Journal of Archaeological Science vol:55 pages:286-300
Although the study of stone quarries is gaining increasing importance in Egyptian archaeology, quarry logistics, particularly as concerns transport facilities, has hitherto hardly been investigated. In the case of the quarry roads in the greater Dayr al-Barshā region (Middle Egypt), distinguishing between roads related to quarry exploitation from those resulting from other periods of use (in this case mainly related to funerary cult and Late Antique–Early Islamic Period monastic communities) poses another methodological problem. In this paper the use of very high spatial resolution satellite (VHSRS) technology is combined with archaeological methods to investigate the interplay between limestone quarries and roads in the study region. Remote sensing affords significant advantages over traditional survey techniques by visualizing the spatial context, whereas the spectral information content of the imagery adds information on road characteristics.
Results indicate that spectral content is of less importance for road detection in desert-like conditions than the spatial resolution of the imagery. Filtering techniques have an additional value, but in general enhancement techniques such as histogram equalization are most important for mapping road networks in the greater Dayr al-Barshā region. Based on spectral and morphological characteristics, six road types could be identified, a seventh being located using traditional techniques. Ground verification in conjunction with archaeological evidence clarified the spatial context and functions of the routes in the pharaonic and later periods, serving cemetery, quarry and settlement logistics.

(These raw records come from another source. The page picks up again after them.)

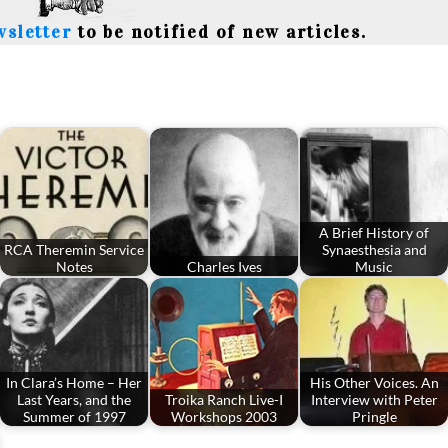
wsletter
to be notified of new articles.
A Brief History of
RCA Theremin Service
Synaesthesia and
Notes
Charles Ives
Music
In Clara’s Home – Her
His Other Voices. An
Last Years, and the
Troika Ranch Live-I
Interview with Peter
Summer of 1997
Workshops 2003
Pringle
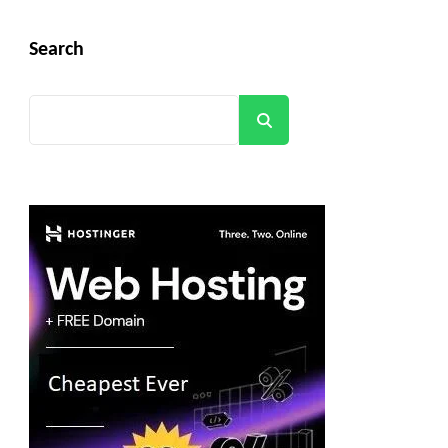
Search
Search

Apart from one Middle Kingdom processional road, most roads have their origin in New Kingdom quarry activities. The road pattern we discovered provides important indications on how the stone transport was organized in a practical way. Many quarries in Dayr Abū Ḥinnis were not connected to harbours along the Nile, but to a long desert road that facilitated talatat transport to an area in northern Amarna. When the abandoned quarry complexes were turned into settlements in the Late Antique–Early Islamic Period, the resident communities selected parts of the existing road system for inter-site transport and transport from and to the Nile Valley. New paths were only rarely developed.
These observations demonstrate that remote sensing techniques hold great potential for surveying road patterns over large distance in desert-like conditions.